Ostensibly established as a consortium of small lamp manufacturers which allowed for effective competition with industry giants, General Electric and Westinghouse, NELA was, in fact, secretly and largely (75%) financed by General Electric. When General Electric's interest was discovered during a federal anti-trust suit in 1911, it wholly absorbed NELA which became GE's National Quality Lamp Works Division.
Terry remained with the company throughout this period serving initially as a vice president as NELA, later (after 1911) as manager of the former NELA operations, and finally as a vice president of General Electric. It was under Terry's leadership that General Electric built and opened, in 1913, its industrial research and production facility, NELA Park, in suburban East Cleveland. Nela was one of the first campus-like research and production facilities in the United States.

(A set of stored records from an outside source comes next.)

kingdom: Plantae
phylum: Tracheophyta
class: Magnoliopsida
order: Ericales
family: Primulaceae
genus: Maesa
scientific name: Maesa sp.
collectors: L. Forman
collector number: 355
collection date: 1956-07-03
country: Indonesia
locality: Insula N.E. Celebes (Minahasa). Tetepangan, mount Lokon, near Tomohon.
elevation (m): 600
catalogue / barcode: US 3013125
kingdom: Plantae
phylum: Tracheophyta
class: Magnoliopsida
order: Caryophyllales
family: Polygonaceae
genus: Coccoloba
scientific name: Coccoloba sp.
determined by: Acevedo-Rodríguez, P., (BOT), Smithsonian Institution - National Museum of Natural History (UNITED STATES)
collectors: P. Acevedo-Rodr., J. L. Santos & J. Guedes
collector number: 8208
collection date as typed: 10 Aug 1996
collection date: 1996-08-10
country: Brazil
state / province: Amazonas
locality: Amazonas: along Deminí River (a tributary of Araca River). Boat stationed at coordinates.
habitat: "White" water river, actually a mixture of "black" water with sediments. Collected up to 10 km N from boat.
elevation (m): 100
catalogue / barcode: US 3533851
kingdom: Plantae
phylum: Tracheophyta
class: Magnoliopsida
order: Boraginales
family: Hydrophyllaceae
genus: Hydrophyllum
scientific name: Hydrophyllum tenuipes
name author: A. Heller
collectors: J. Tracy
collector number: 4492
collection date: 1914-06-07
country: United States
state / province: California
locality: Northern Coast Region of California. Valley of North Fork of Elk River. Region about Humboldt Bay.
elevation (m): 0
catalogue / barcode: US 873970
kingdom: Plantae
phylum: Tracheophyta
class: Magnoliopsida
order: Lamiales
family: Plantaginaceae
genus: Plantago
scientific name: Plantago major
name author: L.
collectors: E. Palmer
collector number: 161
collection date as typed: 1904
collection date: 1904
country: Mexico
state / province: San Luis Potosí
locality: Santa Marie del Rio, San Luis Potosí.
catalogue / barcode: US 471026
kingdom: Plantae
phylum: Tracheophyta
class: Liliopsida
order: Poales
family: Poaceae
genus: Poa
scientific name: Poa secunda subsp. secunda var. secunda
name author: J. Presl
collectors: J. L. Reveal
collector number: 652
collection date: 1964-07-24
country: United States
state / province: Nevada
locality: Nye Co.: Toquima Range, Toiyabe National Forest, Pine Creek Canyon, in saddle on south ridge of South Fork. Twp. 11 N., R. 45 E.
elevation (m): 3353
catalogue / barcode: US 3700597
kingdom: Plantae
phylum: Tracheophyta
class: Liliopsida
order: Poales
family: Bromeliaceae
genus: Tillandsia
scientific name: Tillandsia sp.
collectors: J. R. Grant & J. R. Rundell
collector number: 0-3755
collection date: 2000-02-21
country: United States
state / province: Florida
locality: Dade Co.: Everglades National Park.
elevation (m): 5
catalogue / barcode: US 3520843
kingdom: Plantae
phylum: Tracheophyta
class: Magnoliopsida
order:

With the outbreak of World War I in Europe in 1914, Terry became deeply interested in the conflict and eventually involved in efforts to assist the soldiers and orphans of the continental allied powers. To this end he established the Nela Fund to assist the families of French soldiers from the "business and professional classes." Terry and other subscribers to the Nela Fund supported and entered into correspondence with orphans (adoptees) and, at times, soldiers (Godsons).
A trip to Europe in 1919 to attend to Nela Fund matters piqued Terry's interest in the historical significance of the war and resulted in his acquisition of a vast body of posters, publications, and artifacts. These items were subsequently donated to the Western Reserve Historical Society by his widow.
Following the war, Terry continued his work with General Electric and maintained his correspondence with the families he had supported. One year after leaving General Electric, he died at the age of 64 in his summer home in North Carolina.